Turn the text lines in the data below into a Markdown table with two columns, Row and Line, numbering each non-blank line in order and skipping any blank lines. Leave the pictures out of the table.

□ □ □ □ □

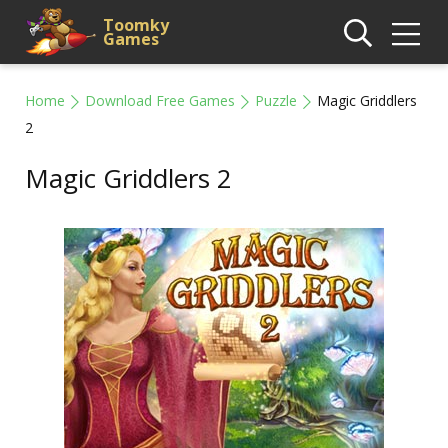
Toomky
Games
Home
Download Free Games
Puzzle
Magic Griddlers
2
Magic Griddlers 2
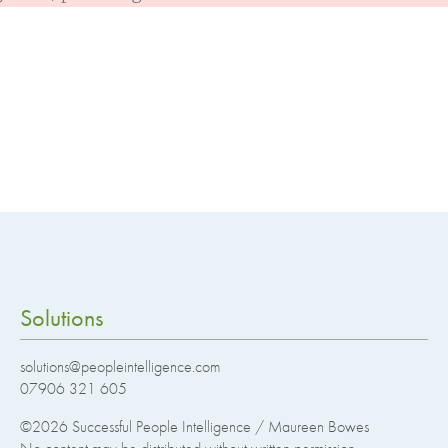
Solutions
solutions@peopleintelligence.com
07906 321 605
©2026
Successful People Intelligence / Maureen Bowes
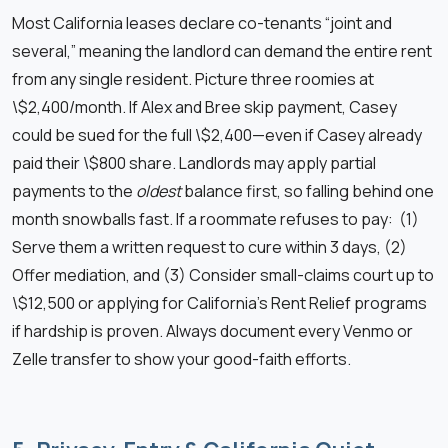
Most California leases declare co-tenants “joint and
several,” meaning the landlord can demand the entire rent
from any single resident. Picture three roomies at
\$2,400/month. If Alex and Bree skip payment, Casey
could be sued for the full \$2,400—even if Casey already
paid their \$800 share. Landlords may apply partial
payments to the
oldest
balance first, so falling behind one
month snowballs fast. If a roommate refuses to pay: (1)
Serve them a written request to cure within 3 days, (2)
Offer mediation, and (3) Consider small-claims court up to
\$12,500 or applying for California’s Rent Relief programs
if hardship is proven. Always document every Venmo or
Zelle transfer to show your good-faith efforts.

□ □ □ □ □

● Expected answer:
| Row | Line |
|---|---|
| 1 | Toomky |
| 2 | Games |
| 3 | Home |
| 4 | Download Free Games |
| 5 | Puzzle |
| 6 | Magic Griddlers |
| 7 | 2 |
| 8 | Magic Griddlers 2 |
| 9 | Solutions |
| 10 | solutions@peopleintelligence.com |
| 11 | 07906 321 605 |
| 12 | ©2026 |
| 13 | Successful People Intelligence / Maureen Bowes |
| 14 | Most California leases declare co-tenants “joint and |
| 15 | several,” meaning the landlord can demand the entire rent |
| 16 | from any single resident. Picture three roomies at |
| 17 | \$2,400/month. If Alex and Bree skip payment, Casey |
| 18 | could be sued for the full \$2,400—even if Casey already |
| 19 | paid their \$800 share. Landlords may apply partial |
| 20 | payments to the |
| 21 | oldest |
| 22 | balance first, so falling behind one |
| 23 | month snowballs fast. If a roommate refuses to pay: (1) |
| 24 | Serve them a written request to cure within 3 days, (2) |
| 25 | Offer mediation, and (3) Consider small-claims court up to |
| 26 | \$12,500 or applying for California’s Rent Relief programs |
| 27 | if hardship is proven. Always document every Venmo or |
| 28 | Zelle transfer to show your good-faith efforts. |